Als die Engländer endlich abgezogen waren, konnte man beim „Kriegsschädenamt“ in Neumünster Ansprüche über Beschädigungen an Möbeln oder Inventar stellen. Knobbes Schwiegervater hatte dort einfach den Verlust des Boots angegeben. Das wurde allerdings nicht anerkannt. Das Amt teilte ihm aber mit: „Ihr Boot ist in einer Sturmnacht lt. Auskunft bei den Engländern auf dem Westensee gesunken und nicht mehr auffindbar. Eine Ersatzforderung können wir nicht anerkennen.“ Wie gut, dass er es besser wusste.

Nachdem das wiedergewonnene Boot gut versteckt in der Scheune in Rönne gelegen hatte, segelte es die Familie später wieder.

Knobbe zeigt mir einige Fotos aus den frühen 1950er-Jahren. Er erzählt auch davon, dass die Jolle einmal durch Fritz „Fiete“ Schlüter fit gemacht worden sei. Der 1902 Geborene war als Bootsbauer im Internat auf dem Plöner Schloss angestellt. Er half 1954 auch, die Jolle unter der Hochterrasse des Hauses aufzuslippen und winterfest einzulagern.

Nach 1955 blieb das Boot lange ungenutzt. Das hatte verschiedene Gründe: Der Schwiegervater war als einziger Arzt in der Gegend häufig unterwegs. Auch die Großeltern kamen durch berufliche Verpflichtungen nicht dazu. Zuvor war Karl-Heinz Knobbe mit seiner späteren Frau, die gut segeln konnte, hin und wieder auf Tour. Aber als es dann 1954 eingelagert worden war, war es ihnen zu mühselig, es wieder aufs Wasser zu bringen. Sie gingen auch lieber paddeln.
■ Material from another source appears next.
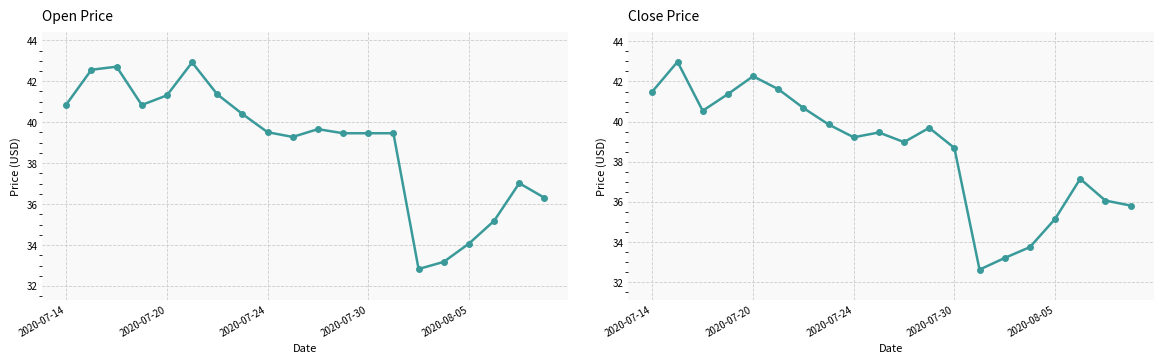

What is the average value of the Close Price series?

38.5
66 Jahre später habe ich mich nun des Boots angenommen, und es warten viele Aufgaben auf mich: Zunächst will ich herausfinden, wann und nach welchen Klassenvorschriften diese Jolle gebaut wurde. Außerdem begann ich mit der Suche nach einem Käufer, der in der Lage ist, diesen Fund fachgerecht und im Originalzustand zu restaurieren.
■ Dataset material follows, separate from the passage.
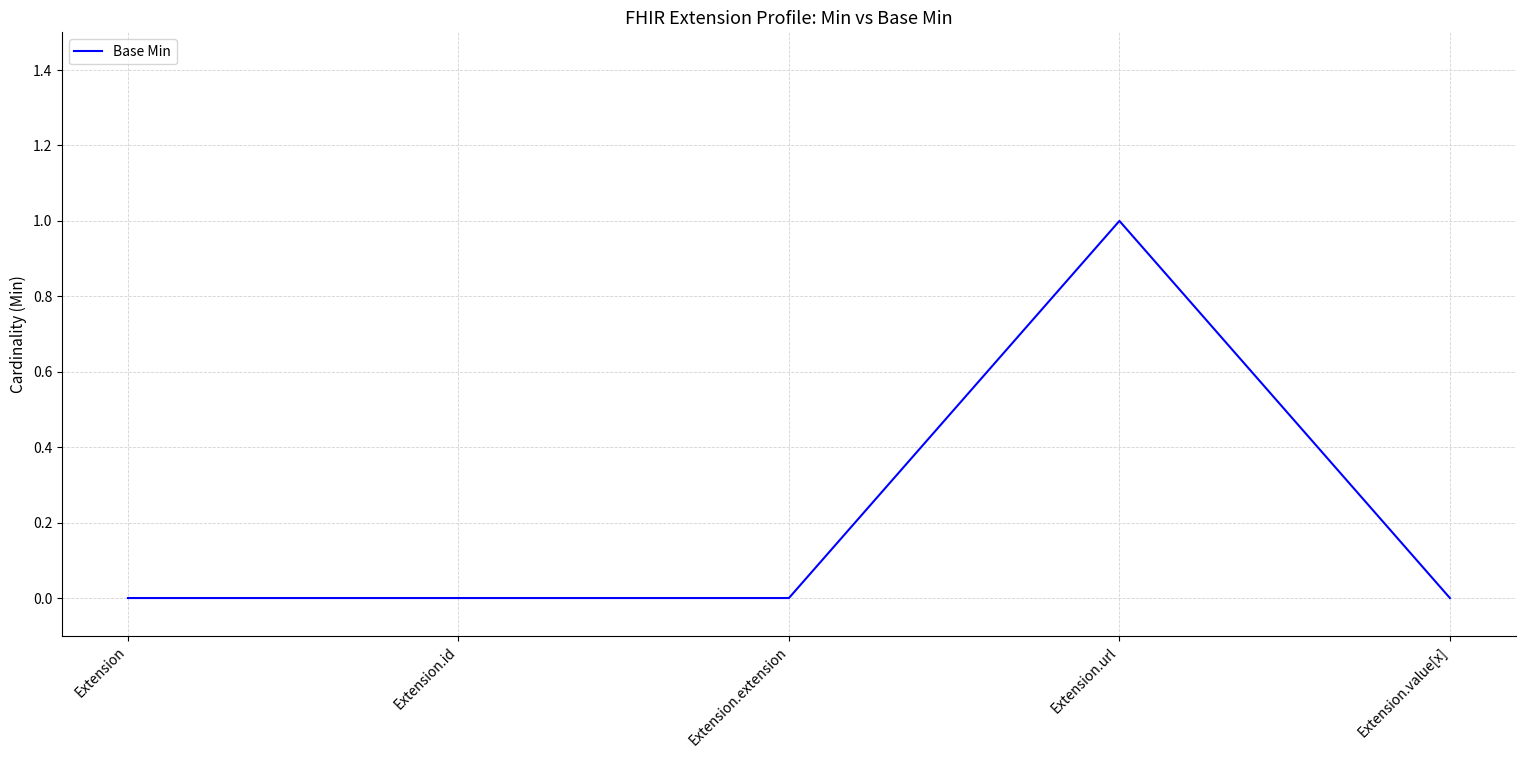

Which label corresponds to the largest value in the chart?

Extension.url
Um es vorweg zu sagen: Ich bin fündig geworden, habe einen kompetenten Tischler gefunden, der sich der Sache annehmen wird. Und ich habe wohl auch nach umfangreichen Recherchen herausgefunden, um welche Bootsklasse es sich bei dem Kellerfund handelt.

Wie es mit der „Windspiel“ weitergeht, dazu bald mehr hier auf float. So viel sei aber verraten: Karl-Heinz Knobbe hat einen Nachfolger gefunden. Und der hat ihm den ersten Schlag mit der neuen, alten Jolle auf dem Plöner See schon versprochen.